In the code, final regridding matrices are typically assembled by computing lower-level matrices and then multiplying them together. The multiplication is done with the Eigen package, thereby elucidating the core mathematical nature of what is being multiplied.

Regridding Chains¶

In some cases, a desired regridding matrix is not available directly between two vector spaces. Consider the following example, with grids \(\cal{A}\), \(\cal{B}\) and \(\cal{C}\). In this case, we know how to compute \(\matrix{O}^{BA}\) and \(\matrix{O}^{CB}\):

digraph {
rankdir=RL;
A -> B[label="BvA"]
B -> C[label="CvB"]
}

Linearity of these transformations allows us to compute the scaled regrid matrix:

\[\matrix{M}^{CA} = \mbox{sCvB} \cdot \mbox{CvB} \cdot \mbox{sBvA} \cdot \mbox{BvA}\]
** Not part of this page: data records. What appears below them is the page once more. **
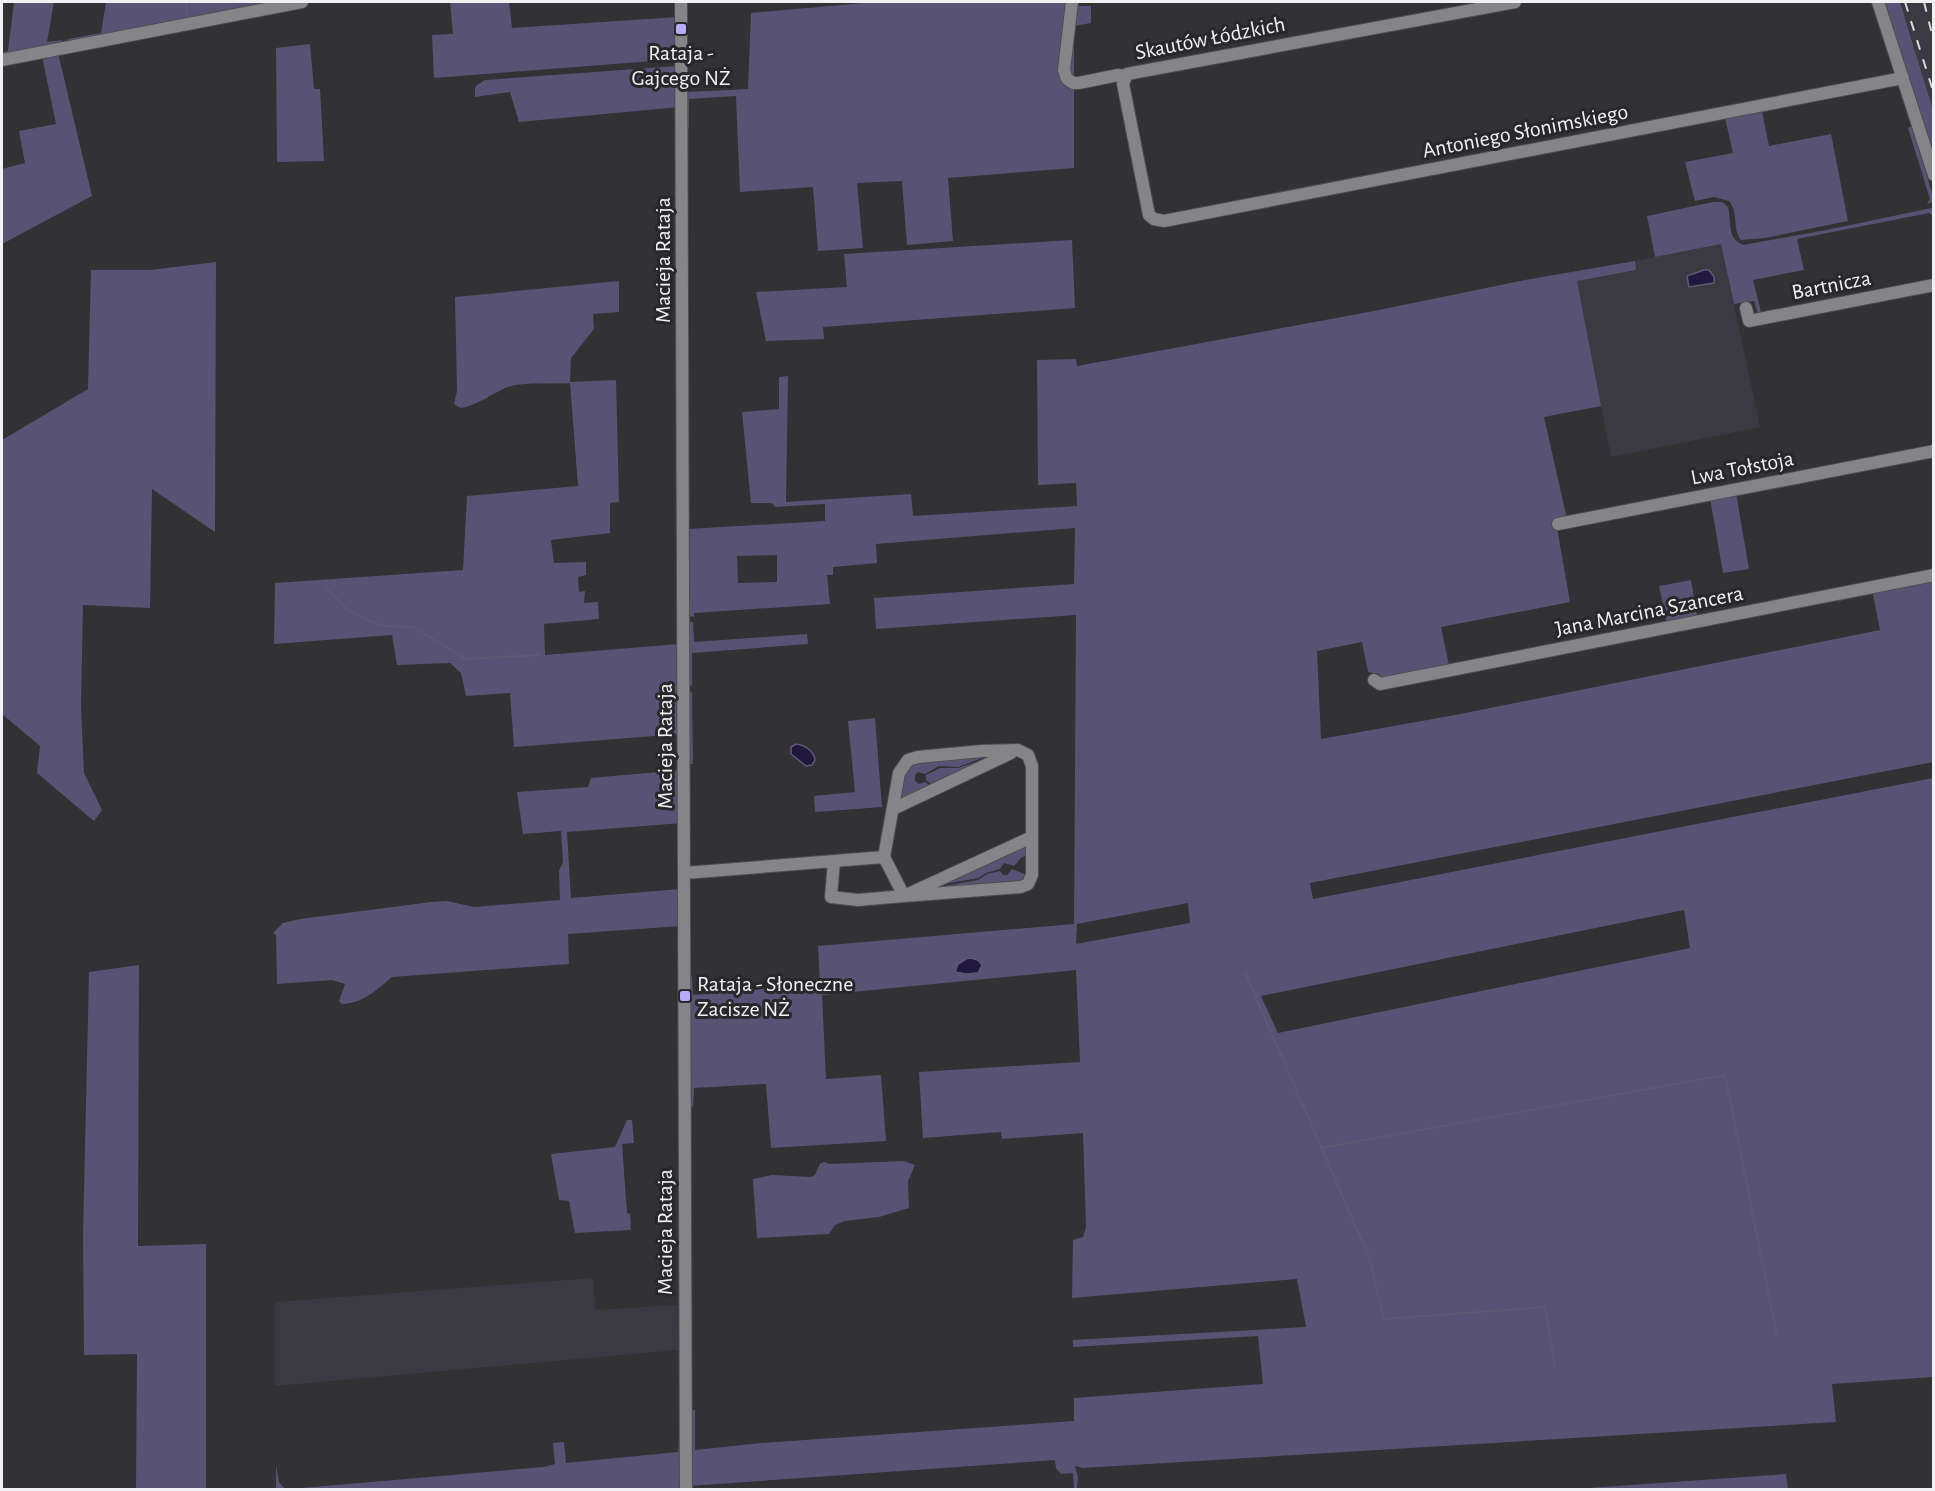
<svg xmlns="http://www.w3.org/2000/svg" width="1935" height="1491" font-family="'Alegreya Sans',sans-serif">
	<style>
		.built { fill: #3b3a43 }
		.green { fill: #585374; fill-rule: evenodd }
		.water { fill: #20183d; stroke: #5f5974; stroke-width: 1.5 }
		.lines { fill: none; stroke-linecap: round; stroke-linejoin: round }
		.stream { stroke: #5f5974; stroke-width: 2 }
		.minor-casing { stroke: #4d4d50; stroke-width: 14 }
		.minor { stroke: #858488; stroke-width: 12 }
		.rail { stroke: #d9d9db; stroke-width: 2; stroke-dasharray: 10 10; stroke-linecap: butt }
		.poi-dot { fill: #b7abf8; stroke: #28272a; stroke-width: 2 }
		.labels { text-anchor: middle; stroke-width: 6; stroke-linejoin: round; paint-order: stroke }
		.street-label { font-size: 22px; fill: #f1f1f3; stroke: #28272a }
		.poi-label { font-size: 22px; fill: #f1f1f3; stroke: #28272a }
	</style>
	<rect width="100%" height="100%" fill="#323134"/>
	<!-- built -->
	<path class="built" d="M1900,2H1933V110L1912,40Z
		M1721,244L1760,427L1611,457L1576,281L1635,270V261Z
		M593,1278L595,1310L677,1305L678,1350L275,1386V1302Z"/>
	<!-- green -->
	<path class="green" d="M14,2H54L47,42L62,40L60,46L2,57V52L8,51Z
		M106,2H285L70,44L68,39L101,33Z
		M450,2H509L512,28L678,17L679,59L434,78L432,35L453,34Z
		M874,2H1069L1059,75L1060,78L1074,86V168L948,178L953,241L907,245L902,181L857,183L863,248L818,251L813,187L740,192L736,96L689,99V129L686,127L685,63L688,61V92L748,89L751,13Z
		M1075,2H1078L1079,6H1091V23L1074,26V77L1069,76Z
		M1882,2H1900L1933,110V164Z
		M310,44L314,89H320L324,161L277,162L276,48Z
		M58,53L92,196L2,244V169L25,163L19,131L56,124L42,56Z
		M677,66L679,107L519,122L510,92L475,97V88L477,85L485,80Z
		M1781,106L1783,107L1762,111L1769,146L1831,134L1848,221L1765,238L1741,240C1732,229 1739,213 1729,201L1714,197L1695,201L1685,162L1733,153L1725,118Z
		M1912,126L1933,196V202L1927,204L1930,199L1908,128Z
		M1713,202H1722L1728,207C1732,221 1726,238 1743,245L1826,230L1932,208H1934L1933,216L1929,213L1797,239L1804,270L1753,280L1761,312L1781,308L1782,312L1758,314L1754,301L1734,304L1721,244L1655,257L1647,216Z
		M1072,240L1075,308L823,327L824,339L766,341L756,292L847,287L844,254Z
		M1635,261L1636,270L1577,281L1601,406L1544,417L1567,519L1557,528L1570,602L1441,627L1449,665L1381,679L1379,674L1368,672L1362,642L1317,651L1321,739L1455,715L1880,630L1873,594L1838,601L1839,597L1896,586L1898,589L1905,587L1907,584L1933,579V762L1310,883L1313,899L1933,778V1377L1832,1384L1836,1422L1083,1468L1075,1466L1078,1477L1077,1489H1074L1073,1473L1061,1474L1056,1468L1055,1460L689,1486L690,1410H695V1450L761,1443L1074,1421V1398L1263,1384L1258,1336L1073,1347V1340L1306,1327L1297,1279L1072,1298L1073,1240L1083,1237L1086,1227L1083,1133L1002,1139L1001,1132L923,1138L919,1072L1080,1062L1076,970L822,995L826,1079L881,1075L886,1141L771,1148L766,1084L694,1088L693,1107L688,1105L689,1000H692L689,978L692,976L693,995L820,984L818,946L1074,924L1076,615L876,629L874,598L1074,584L1075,528L876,544L877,563L833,567V575H827L830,604L694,613V617L689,616L688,529L825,521V504L775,507L772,503H751L742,412L779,409V377L788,376L786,502L911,494L913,516L1077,506L1076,483L1038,485L1037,360L1076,359L1077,366L1374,311L1525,280ZM777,555V582L738,583L737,556ZM1188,903L1190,923L1076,944L1077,924ZM1684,910L1690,948L1278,1033L1261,996Z
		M216,262L215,532L152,489L150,608L83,605L81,705L84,773L102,810L94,821L37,773L40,746L2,714V440L88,389L91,270H150Z
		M619,281V312L593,314L594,329L571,358L570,382L616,380L619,502L610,503V533L551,540L554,563L586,562V575L578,577L579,592L585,591L584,603L598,602L599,619L544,624L545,655L679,644L680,734L514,747L510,693L466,696L461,673L450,663L397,665L392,635L274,644L275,583L463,570L467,496L578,486L570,383C555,384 521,382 508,387C492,393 479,405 461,408L454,404L457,391L455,297Z
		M1736,493L1749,569L1723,573L1710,498Z
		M1691,580L1697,616L1667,623L1659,586Z
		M687,622H693L694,642L807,634L808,644L692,653V686L687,684Z
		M692,692L693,764H687L688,694Z
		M875,718L882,807L815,812L814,796L855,792L848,721Z
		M986,755L985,757L958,767L939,766L925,774L918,772L915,775V781L919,784L925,782L932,787L904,799L900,794L903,773L909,764Z
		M985,759L934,786L926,780V775L940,768H958Z
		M681,770L682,823L567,832L571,898L681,889V926L568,934L569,964L392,977C378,989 362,1004 342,1004L339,1001L345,984L332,980L277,984L276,935L273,933L283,923L300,919L431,902L447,901L474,907L560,900L559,871L563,862L561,831L523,834L517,792L588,787L591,778Z
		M1024,847L1029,854L1021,858L1014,866L1004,863L1000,869L986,873L978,878L945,884L943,882Z
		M1012,869L1029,876L1026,881L945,890V886L978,880L987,874L1000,871L1003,875H1007Z
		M139,965L138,1246L206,1244V1489H136L137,1354L84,1355L83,1235L89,972Z
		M627,1120H632L634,1143L622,1144L627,1213L630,1214L631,1230L575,1233L569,1201L559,1200L551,1154L615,1147Z
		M904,1161L915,1165L908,1181L909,1208L879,1217L845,1221L835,1225L829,1234L757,1238L753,1179L772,1175L811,1177L815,1175L820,1164L824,1162L829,1164Z
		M679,1436H681L682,1489L276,1490V1465L279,1482L284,1488L290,1489L544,1467L555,1464L553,1443L564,1442L566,1463L678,1452Z
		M1786,1474L1788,1489H1574Z"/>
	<!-- water -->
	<path class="water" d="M1704,270H1709L1714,277V283L1689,287L1687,276Z
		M796,744C805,745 814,751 815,760L812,765L806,766L791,754V747Z
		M968,958C974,958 979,959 982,965L978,973L966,974L955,972L958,964Z"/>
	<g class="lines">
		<!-- stream -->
		<path class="stream" d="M186,2L187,14
			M326,588L347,609L365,619L383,626L413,627L466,659L539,655
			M1245,972L1369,1257L1384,1319L1545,1307L1555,1368
			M1321,1148L1725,1075L1777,1336"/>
		<!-- minor casing -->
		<g class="minor-casing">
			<path id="minor" d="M681,2L686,1490
				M1072,2L1064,70L1067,79L1073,83H1079L1118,75L1125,76
				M1515,2L1127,74L1123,84L1149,215L1154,219L1164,221L1903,78
				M1878,2L1934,175
				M2,60L302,2
				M1746,308L1749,321L1934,285
				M1558,524L1934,451
				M1374,680L1380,684L1934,575
				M893,809L1011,753
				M834,861L831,897L858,900L904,896L1032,837
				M685,873L884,857L899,773L908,760L918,757L982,751L1018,750L1028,755L1032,766V875L1028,884L1021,887L904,896L884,857"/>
		</g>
		<!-- minor -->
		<use href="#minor" class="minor"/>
		<!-- rail -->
		<path class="rail" d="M1905,2L1934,94
			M1924,2L1934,42"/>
	</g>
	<!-- markers -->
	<g class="poi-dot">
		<rect x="675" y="23" width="12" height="12" rx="3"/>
		<rect x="679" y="990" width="12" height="12" rx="3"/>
	</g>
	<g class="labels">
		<!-- street labels -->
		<g class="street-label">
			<text transform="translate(1210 37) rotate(-11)" y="8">Skautów Łódzkich</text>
			<text transform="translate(1525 130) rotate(-11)" y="8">Antoniego Słonimskiego</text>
			<text transform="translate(662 260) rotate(-90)" y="8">Macieja Rataja</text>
			<text transform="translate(1831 284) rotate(-11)" y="8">Bartnicza</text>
			<text transform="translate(1742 467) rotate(-11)" y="8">Lwa Tołstoja</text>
			<text transform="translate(1649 610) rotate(-11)" y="8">Jana Marcina Szancera</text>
			<text transform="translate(664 746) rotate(-90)" y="8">Macieja Rataja</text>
			<text transform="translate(664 1232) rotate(-90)" y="8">Macieja Rataja</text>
		</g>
		<!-- poi labels -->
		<g class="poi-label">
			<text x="681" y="60">Rataja -<tspan x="681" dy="25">Gajcego NŻ</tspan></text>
			<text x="697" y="991" text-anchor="start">Rataja - Słoneczne<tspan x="697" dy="25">Zacisze NŻ</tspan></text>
		</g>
	</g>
	<!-- border -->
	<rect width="1935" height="1491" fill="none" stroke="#f1f1f3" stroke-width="6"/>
</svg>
The equivalent unscaled version can be obtained by omitting the last term on the left:

\[\matrix{O}^{CA} = \mbox{CvB} \cdot \mbox{sBvA} \cdot \mbox{BvA}\]

Regridding matrices can therefore be assembled based on graph diagrams, like the one above, showing the vector spaces and the available base-level regridding matrices we know how to compute.